## TASK INSTRUCTIONS
Please copy word for word every line from the start of the records through the line containing "pendiente constante y", including that line.

(RECORDS SHOWN Opens)

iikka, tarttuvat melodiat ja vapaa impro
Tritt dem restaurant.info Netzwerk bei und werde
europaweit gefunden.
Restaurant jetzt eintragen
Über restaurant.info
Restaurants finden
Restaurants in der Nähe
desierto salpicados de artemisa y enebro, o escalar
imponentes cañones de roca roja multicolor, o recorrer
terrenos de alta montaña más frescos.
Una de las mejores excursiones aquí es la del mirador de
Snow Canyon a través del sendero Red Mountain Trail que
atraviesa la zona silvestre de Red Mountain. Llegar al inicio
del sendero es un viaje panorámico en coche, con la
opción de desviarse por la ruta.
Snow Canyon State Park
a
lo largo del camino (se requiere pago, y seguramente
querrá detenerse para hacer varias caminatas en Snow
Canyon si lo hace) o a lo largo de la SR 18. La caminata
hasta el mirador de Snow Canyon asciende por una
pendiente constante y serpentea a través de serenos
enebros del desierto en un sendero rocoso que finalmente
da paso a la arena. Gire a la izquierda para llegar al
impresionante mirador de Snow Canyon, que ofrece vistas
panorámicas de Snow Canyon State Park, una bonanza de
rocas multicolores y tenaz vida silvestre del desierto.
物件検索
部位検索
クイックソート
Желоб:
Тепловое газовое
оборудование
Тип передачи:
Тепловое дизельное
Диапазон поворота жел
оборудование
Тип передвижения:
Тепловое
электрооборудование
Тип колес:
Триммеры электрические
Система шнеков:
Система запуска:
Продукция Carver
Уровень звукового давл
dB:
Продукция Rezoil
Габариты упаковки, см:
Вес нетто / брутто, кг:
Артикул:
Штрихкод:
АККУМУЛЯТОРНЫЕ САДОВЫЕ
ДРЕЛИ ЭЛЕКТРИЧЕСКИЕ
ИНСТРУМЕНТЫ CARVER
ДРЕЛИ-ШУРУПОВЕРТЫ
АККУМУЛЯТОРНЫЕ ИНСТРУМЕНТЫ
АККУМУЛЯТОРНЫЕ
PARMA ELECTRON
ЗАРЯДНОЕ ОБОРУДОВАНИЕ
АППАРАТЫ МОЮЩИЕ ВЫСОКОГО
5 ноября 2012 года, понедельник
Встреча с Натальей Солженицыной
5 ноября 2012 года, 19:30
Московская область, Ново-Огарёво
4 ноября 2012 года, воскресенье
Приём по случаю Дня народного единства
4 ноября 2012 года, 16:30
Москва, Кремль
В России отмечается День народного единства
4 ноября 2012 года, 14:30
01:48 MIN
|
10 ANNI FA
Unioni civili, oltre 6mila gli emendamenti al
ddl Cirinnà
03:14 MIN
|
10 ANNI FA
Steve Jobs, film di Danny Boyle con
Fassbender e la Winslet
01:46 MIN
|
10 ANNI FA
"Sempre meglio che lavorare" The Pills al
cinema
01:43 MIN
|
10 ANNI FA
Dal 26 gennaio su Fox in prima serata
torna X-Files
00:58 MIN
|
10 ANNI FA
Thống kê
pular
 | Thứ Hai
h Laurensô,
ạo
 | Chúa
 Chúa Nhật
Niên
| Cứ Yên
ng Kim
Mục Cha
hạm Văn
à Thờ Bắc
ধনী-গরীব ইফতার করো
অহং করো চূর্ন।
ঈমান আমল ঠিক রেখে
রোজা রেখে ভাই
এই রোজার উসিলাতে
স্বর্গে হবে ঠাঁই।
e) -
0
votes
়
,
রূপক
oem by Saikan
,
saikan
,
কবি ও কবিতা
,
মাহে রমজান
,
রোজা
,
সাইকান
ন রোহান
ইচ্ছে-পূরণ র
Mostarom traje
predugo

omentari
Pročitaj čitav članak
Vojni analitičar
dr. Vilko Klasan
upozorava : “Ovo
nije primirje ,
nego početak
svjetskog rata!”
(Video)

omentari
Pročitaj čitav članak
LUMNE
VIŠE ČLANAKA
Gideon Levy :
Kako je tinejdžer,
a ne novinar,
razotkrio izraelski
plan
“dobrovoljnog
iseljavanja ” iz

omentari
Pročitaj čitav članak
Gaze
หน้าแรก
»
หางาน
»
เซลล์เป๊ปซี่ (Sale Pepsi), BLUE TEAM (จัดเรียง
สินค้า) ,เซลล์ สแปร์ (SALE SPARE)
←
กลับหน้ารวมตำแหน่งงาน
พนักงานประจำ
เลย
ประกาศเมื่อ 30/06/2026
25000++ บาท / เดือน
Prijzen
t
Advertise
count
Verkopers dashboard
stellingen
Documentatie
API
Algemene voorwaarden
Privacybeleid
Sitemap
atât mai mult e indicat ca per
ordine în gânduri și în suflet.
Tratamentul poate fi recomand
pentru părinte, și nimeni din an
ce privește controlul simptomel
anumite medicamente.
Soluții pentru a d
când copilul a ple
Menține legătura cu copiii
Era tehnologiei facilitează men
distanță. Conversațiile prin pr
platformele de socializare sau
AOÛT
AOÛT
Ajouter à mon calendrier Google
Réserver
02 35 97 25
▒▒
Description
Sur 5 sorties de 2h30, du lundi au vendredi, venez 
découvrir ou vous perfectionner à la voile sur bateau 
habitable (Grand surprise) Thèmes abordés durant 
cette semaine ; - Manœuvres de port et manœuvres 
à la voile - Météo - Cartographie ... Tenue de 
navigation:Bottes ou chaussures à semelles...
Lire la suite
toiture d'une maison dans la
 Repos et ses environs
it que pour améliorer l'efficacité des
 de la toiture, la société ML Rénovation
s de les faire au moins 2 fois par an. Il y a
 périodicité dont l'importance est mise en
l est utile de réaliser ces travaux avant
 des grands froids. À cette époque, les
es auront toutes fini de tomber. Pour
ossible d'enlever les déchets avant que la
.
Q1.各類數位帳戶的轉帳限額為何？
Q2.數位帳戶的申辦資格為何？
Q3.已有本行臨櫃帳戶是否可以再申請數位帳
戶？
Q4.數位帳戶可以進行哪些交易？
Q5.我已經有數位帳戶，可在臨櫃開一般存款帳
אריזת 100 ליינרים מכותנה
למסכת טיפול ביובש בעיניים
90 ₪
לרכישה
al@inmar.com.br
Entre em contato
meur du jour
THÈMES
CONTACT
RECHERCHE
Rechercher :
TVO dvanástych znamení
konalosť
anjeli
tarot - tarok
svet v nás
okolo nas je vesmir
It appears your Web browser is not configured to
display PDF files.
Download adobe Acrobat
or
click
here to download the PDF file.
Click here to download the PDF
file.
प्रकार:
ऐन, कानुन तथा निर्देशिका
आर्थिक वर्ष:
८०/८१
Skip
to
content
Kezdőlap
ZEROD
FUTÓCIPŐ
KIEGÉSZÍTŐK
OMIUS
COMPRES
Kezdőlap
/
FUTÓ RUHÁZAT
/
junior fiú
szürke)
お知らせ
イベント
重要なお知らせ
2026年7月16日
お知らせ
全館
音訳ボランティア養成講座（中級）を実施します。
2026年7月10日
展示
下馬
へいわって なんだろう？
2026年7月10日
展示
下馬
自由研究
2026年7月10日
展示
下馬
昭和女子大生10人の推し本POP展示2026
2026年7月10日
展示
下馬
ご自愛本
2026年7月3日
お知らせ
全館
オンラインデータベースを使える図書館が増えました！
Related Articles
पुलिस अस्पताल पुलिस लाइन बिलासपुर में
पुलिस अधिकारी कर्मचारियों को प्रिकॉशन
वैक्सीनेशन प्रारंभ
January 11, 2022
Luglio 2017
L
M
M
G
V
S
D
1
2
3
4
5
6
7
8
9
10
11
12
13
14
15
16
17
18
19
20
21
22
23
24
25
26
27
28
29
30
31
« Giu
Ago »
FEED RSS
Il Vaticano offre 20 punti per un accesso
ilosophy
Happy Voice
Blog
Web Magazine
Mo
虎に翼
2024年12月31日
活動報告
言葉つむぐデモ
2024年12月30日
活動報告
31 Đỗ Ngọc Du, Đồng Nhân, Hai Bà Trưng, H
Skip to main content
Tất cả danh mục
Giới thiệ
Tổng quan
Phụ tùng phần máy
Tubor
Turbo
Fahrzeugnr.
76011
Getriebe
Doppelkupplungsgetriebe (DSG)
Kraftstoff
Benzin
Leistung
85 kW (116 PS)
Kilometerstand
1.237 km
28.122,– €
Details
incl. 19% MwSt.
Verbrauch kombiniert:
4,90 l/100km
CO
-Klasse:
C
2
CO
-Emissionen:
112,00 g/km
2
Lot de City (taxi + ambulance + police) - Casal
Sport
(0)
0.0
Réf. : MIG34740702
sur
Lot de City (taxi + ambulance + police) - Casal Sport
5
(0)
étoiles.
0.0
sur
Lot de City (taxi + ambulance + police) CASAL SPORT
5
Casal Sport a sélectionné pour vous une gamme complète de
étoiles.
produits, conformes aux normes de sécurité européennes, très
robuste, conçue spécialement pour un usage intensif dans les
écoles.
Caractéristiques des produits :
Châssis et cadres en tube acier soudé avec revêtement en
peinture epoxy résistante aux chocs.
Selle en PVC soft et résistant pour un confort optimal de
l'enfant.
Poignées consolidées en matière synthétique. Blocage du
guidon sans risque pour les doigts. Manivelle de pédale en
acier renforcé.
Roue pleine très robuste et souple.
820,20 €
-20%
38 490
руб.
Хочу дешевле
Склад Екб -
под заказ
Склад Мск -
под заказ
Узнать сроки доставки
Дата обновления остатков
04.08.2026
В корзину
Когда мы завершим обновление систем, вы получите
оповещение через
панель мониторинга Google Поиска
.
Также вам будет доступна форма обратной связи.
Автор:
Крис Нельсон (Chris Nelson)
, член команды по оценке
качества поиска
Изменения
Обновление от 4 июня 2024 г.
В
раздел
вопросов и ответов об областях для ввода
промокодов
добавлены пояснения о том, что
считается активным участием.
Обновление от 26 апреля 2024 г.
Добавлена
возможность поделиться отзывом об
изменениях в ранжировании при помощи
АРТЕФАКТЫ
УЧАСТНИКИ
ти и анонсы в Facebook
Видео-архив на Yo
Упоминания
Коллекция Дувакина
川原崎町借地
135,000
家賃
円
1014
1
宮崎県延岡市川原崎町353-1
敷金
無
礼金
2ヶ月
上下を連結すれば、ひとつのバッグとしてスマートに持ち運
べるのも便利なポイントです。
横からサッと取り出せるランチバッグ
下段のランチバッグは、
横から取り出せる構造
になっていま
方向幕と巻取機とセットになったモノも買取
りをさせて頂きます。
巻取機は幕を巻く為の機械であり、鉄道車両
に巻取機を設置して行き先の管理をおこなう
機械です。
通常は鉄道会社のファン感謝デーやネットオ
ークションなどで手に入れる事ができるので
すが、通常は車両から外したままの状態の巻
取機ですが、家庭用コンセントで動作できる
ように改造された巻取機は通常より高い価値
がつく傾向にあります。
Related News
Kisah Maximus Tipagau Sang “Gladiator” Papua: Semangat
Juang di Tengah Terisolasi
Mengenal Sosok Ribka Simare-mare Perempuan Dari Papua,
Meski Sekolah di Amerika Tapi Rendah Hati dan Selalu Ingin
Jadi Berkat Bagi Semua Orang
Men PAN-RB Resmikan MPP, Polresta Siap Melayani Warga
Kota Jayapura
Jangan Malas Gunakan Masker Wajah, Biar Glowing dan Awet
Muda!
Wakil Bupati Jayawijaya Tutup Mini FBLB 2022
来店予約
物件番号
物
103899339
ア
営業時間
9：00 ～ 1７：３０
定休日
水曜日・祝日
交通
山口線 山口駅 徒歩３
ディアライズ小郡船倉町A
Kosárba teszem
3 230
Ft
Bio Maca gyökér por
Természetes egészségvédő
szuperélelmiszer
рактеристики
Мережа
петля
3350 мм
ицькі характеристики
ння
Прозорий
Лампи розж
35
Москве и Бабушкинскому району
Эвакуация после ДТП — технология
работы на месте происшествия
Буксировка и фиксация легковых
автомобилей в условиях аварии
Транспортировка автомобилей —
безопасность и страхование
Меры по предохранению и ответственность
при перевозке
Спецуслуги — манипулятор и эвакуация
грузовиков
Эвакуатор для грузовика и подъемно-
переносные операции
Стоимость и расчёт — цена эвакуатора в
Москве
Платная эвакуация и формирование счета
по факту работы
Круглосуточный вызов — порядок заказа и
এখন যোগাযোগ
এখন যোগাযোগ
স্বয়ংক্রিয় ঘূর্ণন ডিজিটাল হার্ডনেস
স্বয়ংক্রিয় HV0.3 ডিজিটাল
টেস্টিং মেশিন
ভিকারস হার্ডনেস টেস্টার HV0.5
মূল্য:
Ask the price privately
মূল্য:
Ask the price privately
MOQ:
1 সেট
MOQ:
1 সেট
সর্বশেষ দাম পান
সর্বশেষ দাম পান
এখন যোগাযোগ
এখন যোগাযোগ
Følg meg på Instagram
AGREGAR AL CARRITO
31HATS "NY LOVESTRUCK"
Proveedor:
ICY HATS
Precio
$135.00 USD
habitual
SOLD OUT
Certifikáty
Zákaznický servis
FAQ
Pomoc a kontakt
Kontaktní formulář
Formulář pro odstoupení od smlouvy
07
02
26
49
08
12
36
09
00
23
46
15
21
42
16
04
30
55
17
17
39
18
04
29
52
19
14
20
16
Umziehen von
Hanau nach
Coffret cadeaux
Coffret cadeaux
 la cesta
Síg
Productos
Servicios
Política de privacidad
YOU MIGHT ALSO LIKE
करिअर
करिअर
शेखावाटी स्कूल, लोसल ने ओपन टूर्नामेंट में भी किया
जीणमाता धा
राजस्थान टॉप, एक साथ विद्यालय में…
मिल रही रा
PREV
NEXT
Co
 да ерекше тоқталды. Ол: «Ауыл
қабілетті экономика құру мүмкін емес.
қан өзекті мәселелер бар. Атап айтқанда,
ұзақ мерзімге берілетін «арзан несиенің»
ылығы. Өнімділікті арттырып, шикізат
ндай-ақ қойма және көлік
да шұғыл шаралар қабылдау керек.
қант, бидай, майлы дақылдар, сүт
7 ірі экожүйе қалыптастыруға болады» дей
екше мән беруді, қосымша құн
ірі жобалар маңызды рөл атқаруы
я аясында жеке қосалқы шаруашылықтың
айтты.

(RECORDS SHOWN Closes)

## YOUR SOLUTION
iikka, tarttuvat melodiat ja vapaa impro
Tritt dem restaurant.info Netzwerk bei und werde
europaweit gefunden.
Restaurant jetzt eintragen
Über restaurant.info
Restaurants finden
Restaurants in der Nähe
desierto salpicados de artemisa y enebro, o escalar
imponentes cañones de roca roja multicolor, o recorrer
terrenos de alta montaña más frescos.
Una de las mejores excursiones aquí es la del mirador de
Snow Canyon a través del sendero Red Mountain Trail que
atraviesa la zona silvestre de Red Mountain. Llegar al inicio
del sendero es un viaje panorámico en coche, con la
opción de desviarse por la ruta.
Snow Canyon State Park
a
lo largo del camino (se requiere pago, y seguramente
querrá detenerse para hacer varias caminatas en Snow
Canyon si lo hace) o a lo largo de la SR 18. La caminata
hasta el mirador de Snow Canyon asciende por una
pendiente constante y serpentea a través de serenos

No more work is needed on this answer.